Work item —
Reproduce every line of the material below verbatim, character for character.

Input data —
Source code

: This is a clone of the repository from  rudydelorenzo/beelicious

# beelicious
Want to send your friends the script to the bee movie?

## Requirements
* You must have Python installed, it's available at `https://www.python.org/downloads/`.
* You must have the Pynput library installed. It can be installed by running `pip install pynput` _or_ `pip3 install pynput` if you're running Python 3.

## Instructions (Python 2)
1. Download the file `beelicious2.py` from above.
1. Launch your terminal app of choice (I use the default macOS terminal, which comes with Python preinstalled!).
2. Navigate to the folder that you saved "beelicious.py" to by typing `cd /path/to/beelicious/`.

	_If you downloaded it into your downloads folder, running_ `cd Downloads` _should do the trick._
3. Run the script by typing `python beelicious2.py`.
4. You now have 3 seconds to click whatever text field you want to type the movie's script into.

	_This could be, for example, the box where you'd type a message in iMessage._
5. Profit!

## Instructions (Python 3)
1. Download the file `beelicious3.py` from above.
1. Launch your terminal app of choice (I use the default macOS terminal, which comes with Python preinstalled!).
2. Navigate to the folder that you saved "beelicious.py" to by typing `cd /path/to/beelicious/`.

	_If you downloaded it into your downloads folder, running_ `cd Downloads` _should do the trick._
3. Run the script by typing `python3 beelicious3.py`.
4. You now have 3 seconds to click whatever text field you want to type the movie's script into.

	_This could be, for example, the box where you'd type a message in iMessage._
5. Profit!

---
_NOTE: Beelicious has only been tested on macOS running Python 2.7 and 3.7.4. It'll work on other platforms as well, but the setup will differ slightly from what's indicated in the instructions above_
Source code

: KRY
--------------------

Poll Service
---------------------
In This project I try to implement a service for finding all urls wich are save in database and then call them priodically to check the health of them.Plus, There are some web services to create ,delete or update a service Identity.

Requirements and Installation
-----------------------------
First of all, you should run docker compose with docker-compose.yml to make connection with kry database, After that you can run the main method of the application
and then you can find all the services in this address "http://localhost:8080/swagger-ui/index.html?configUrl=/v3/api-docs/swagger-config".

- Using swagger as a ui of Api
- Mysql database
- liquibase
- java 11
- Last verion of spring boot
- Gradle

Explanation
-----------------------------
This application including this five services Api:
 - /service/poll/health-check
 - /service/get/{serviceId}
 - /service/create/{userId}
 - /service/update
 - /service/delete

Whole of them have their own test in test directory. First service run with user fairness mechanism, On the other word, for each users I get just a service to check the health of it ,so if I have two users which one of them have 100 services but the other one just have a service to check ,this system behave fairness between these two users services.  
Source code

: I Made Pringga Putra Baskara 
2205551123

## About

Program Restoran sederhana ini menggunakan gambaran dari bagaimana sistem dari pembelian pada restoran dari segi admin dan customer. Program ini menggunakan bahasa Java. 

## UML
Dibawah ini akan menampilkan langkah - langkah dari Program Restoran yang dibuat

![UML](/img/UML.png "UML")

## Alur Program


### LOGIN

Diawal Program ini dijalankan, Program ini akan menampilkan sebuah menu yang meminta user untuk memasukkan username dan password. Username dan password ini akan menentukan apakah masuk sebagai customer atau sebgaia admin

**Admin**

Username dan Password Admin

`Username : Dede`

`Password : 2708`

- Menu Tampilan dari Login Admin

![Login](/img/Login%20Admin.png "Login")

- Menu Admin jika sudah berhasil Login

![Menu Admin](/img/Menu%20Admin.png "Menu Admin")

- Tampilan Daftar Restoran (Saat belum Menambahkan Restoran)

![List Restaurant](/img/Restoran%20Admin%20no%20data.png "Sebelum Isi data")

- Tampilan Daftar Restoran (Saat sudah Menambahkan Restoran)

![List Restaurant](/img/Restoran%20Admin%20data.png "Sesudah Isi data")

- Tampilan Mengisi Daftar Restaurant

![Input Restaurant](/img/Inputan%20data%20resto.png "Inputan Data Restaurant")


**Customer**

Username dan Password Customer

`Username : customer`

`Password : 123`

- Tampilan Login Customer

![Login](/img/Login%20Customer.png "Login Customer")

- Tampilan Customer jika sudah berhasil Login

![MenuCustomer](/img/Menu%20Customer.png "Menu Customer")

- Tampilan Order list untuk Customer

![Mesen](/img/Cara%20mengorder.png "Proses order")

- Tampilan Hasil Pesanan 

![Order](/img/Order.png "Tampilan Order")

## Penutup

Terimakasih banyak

Solution to this problem —
Source code

: This is a clone of the repository from  rudydelorenzo/beelicious

# beelicious
Want to send your friends the script to the bee movie?

## Requirements
* You must have Python installed, it's available at `https://www.python.org/downloads/`.
* You must have the Pynput library installed. It can be installed by running `pip install pynput` _or_ `pip3 install pynput` if you're running Python 3.

## Instructions (Python 2)
1. Download the file `beelicious2.py` from above.
1. Launch your terminal app of choice (I use the default macOS terminal, which comes with Python preinstalled!).
2. Navigate to the folder that you saved "beelicious.py" to by typing `cd /path/to/beelicious/`.

	_If you downloaded it into your downloads folder, running_ `cd Downloads` _should do the trick._
3. Run the script by typing `python beelicious2.py`.
4. You now have 3 seconds to click whatever text field you want to type the movie's script into.

	_This could be, for example, the box where you'd type a message in iMessage._
5. Profit!

## Instructions (Python 3)
1. Download the file `beelicious3.py` from above.
1. Launch your terminal app of choice (I use the default macOS terminal, which comes with Python preinstalled!).
2. Navigate to the folder that you saved "beelicious.py" to by typing `cd /path/to/beelicious/`.

	_If you downloaded it into your downloads folder, running_ `cd Downloads` _should do the trick._
3. Run the script by typing `python3 beelicious3.py`.
4. You now have 3 seconds to click whatever text field you want to type the movie's script into.

	_This could be, for example, the box where you'd type a message in iMessage._
5. Profit!

---
_NOTE: Beelicious has only been tested on macOS running Python 2.7 and 3.7.4. It'll work on other platforms as well, but the setup will differ slightly from what's indicated in the instructions above_
Source code

: KRY
--------------------

Poll Service
---------------------
In This project I try to implement a service for finding all urls wich are save in database and then call them priodically to check the health of them.Plus, There are some web services to create ,delete or update a service Identity.

Requirements and Installation
-----------------------------
First of all, you should run docker compose with docker-compose.yml to make connection with kry database, After that you can run the main method of the application
and then you can find all the services in this address "http://localhost:8080/swagger-ui/index.html?configUrl=/v3/api-docs/swagger-config".

- Using swagger as a ui of Api
- Mysql database
- liquibase
- java 11
- Last verion of spring boot
- Gradle

Explanation
-----------------------------
This application including this five services Api:
 - /service/poll/health-check
 - /service/get/{serviceId}
 - /service/create/{userId}
 - /service/update
 - /service/delete

Whole of them have their own test in test directory. First service run with user fairness mechanism, On the other word, for each users I get just a service to check the health of it ,so if I have two users which one of them have 100 services but the other one just have a service to check ,this system behave fairness between these two users services.  
Source code

: I Made Pringga Putra Baskara 
2205551123

## About

Program Restoran sederhana ini menggunakan gambaran dari bagaimana sistem dari pembelian pada restoran dari segi admin dan customer. Program ini menggunakan bahasa Java. 

## UML
Dibawah ini akan menampilkan langkah - langkah dari Program Restoran yang dibuat

![UML](/img/UML.png "UML")

## Alur Program


### LOGIN

Diawal Program ini dijalankan, Program ini akan menampilkan sebuah menu yang meminta user untuk memasukkan username dan password. Username dan password ini akan menentukan apakah masuk sebagai customer atau sebgaia admin

**Admin**

Username dan Password Admin

`Username : Dede`

`Password : 2708`

- Menu Tampilan dari Login Admin

![Login](/img/Login%20Admin.png "Login")

- Menu Admin jika sudah berhasil Login

![Menu Admin](/img/Menu%20Admin.png "Menu Admin")

- Tampilan Daftar Restoran (Saat belum Menambahkan Restoran)

![List Restaurant](/img/Restoran%20Admin%20no%20data.png "Sebelum Isi data")

- Tampilan Daftar Restoran (Saat sudah Menambahkan Restoran)

![List Restaurant](/img/Restoran%20Admin%20data.png "Sesudah Isi data")

- Tampilan Mengisi Daftar Restaurant

![Input Restaurant](/img/Inputan%20data%20resto.png "Inputan Data Restaurant")


**Customer**

Username dan Password Customer

`Username : customer`

`Password : 123`

- Tampilan Login Customer

![Login](/img/Login%20Customer.png "Login Customer")

- Tampilan Customer jika sudah berhasil Login

![MenuCustomer](/img/Menu%20Customer.png "Menu Customer")

- Tampilan Order list untuk Customer

![Mesen](/img/Cara%20mengorder.png "Proses order")

- Tampilan Hasil Pesanan 

![Order](/img/Order.png "Tampilan Order")

## Penutup

Terimakasih banyak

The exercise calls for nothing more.